Чарна от страха залезла под кровать и молящим шепотом крикнула:
— Спрячьтесь, мои дети, спрячьтесь, мои дорогие; Блюмочка, иди ко мне!
ъСильный удар ломом потряс дверь… У окна опять появилось лицо плотника, и теперь оно было страшно своим тяжелым взглядом и расползшимися по стеклу седеющими усами.
— Ломай двери! — скомандовал он, разглядев Мейту.
Блюмочка подлезла под кровать, легла подле Чарны и обняла ее, и все движения и моления совершались так тихо, что нельзя было бы догадаться, готовятся ли здесь к страданию или делается пустое дело. Мейта, прижавшись к Нахману и как бы предчувствуя свою судьбу, тихо застонала:
— О Нахман, о мой Нахман!
Внезапно куча голосов огласили комнату. То дверь уступила напору, и человек восемь в изорванных рубашках ворвались в сени… Послышался нечеловеческий вопль, и он пропал в хоре голосов тех, которых истязали во дворе. Это крикнул Мехеле. Как собака, он не отходил от кровати, под которой лежала Сима, шептал ей ласковые слова и не смел всплакнуть, чтобы не испугать ее. При виде здоровенного погромщика, грозившего ему пальцем, он дико крикнул, и сейчас же из-под кровати показалась седая голова Симы… Погромщик с куском железа в руках тяжело задышал, внимательно посмотрел на голову старухи, и ноздри его затрепетали… Потом перевел взгляд на Мехеле, кричавшего с раскрытым ртом, вдруг вздохнул, неловко размахнулся и прямо по лбу, прицелившись в середину, изо всей силы, будто кнутом стегнул, — хватил железом… Старуха повернула голову щекой вверх и жалобно завыла. Мехеле, цепляясь за воздух руками и обливаясь кровью, без звука повалился.
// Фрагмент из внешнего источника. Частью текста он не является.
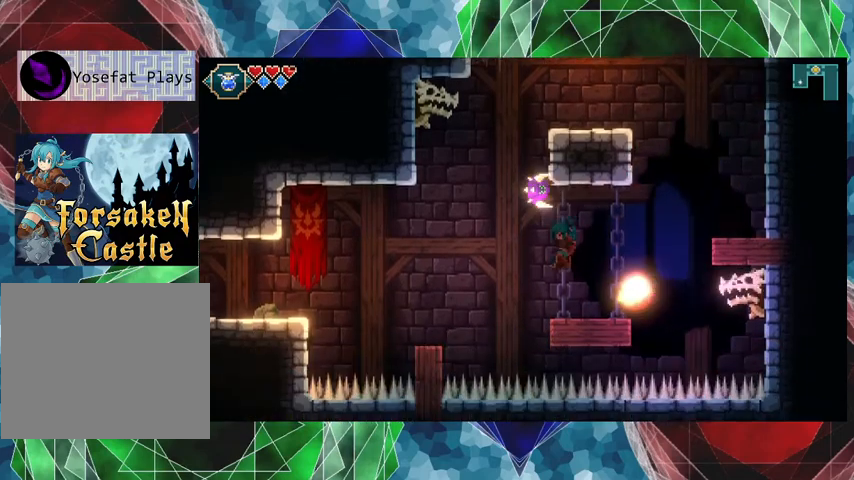
{"buttons": [], "left_stick": "center", "events": [[133, "left_stick", "right"], [400, "left_stick", "center"]]}
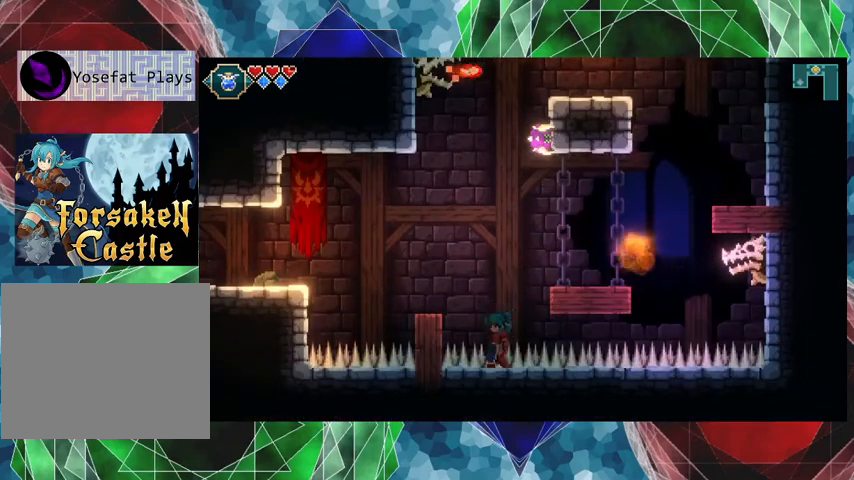
{"buttons": [], "left_stick": "center", "events": [[33, "left_stick", "left"], [67, "B", "down"], [400, "B", "up"], [500, "left_stick", "center"]]}
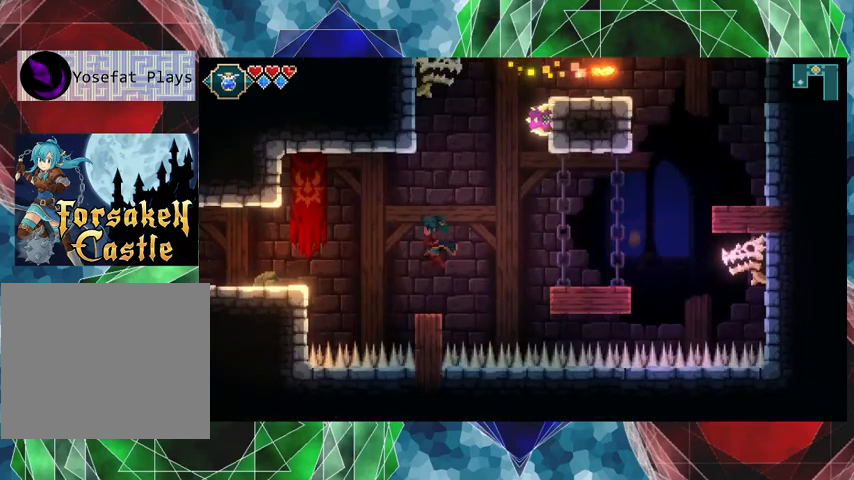
{"buttons": [], "left_stick": "center", "events": [[67, "left_stick", "right"], [200, "left_stick", "center"]]}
— Помогите! — выла Сима, и с трудом и мучениями стала ползти из-под кровати. — Убили сыночка… сыночка…
Погромщик схватил старуху за волосы и, обмотав сединами руку, подергивая, потащил ее за собой и кричал густым, жирным голосом:
— Давай деньги, стерва, деньги давай!..
И дергал седые волосы, и она выла, потерявшись от ужаса, а он бил ее кулаками в лицо, в спину…
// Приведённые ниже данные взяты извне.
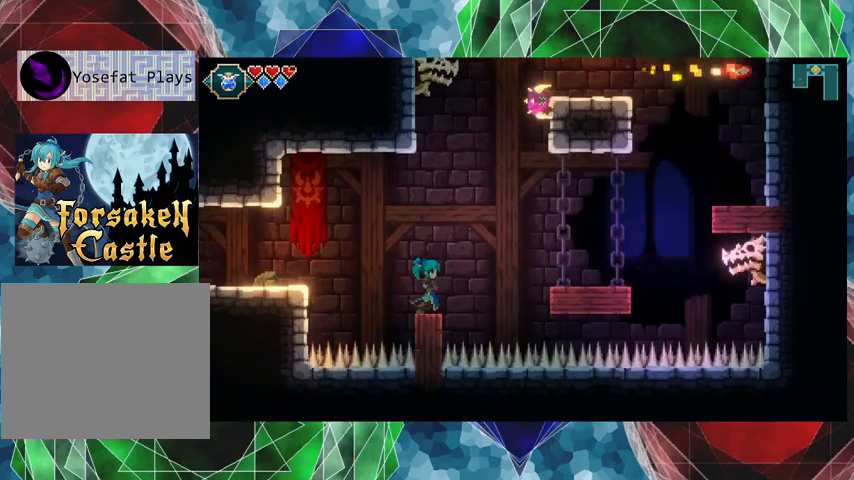
{"buttons": ["B"], "left_stick": "left", "events": [[67, "left_stick", "left"], [200, "B", "down"]]}
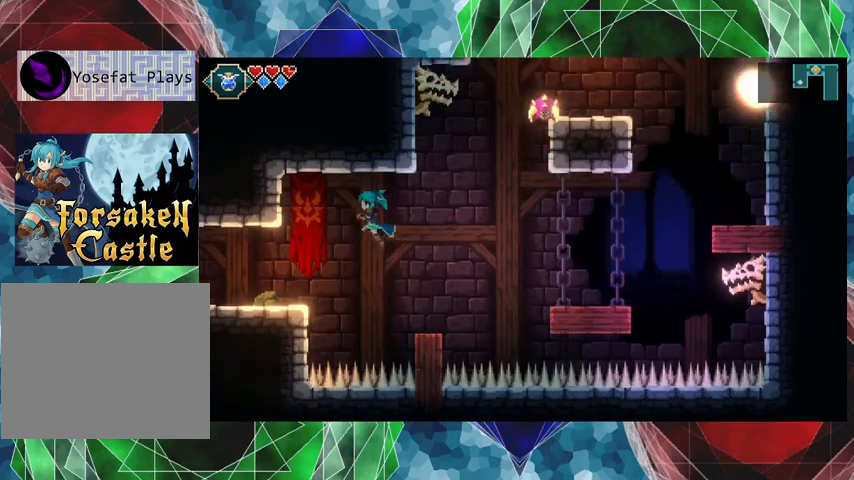
{"buttons": [], "left_stick": "left", "events": [[367, "B", "up"]]}
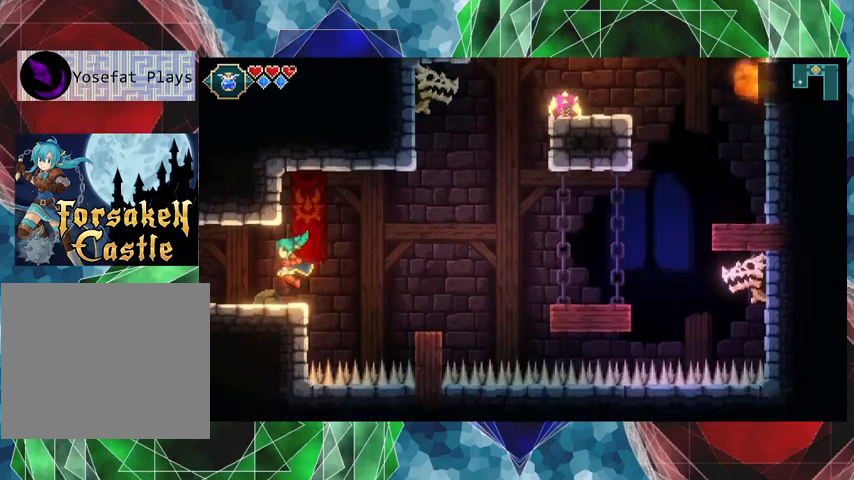
{"buttons": [], "left_stick": "left", "events": []}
Во второй комнате двое разбивали все, что попадалось им в руки, двое забирали с собой вещи, молоденький погромщик вытащил Блюмочку за ноги и, не обращая внимания на ее крики, понес в соседнюю комнату, а от двух последних Нахман отбивался ножками от табуретки, и охрипшим голосом, обезумевший, не кричал, а ревел.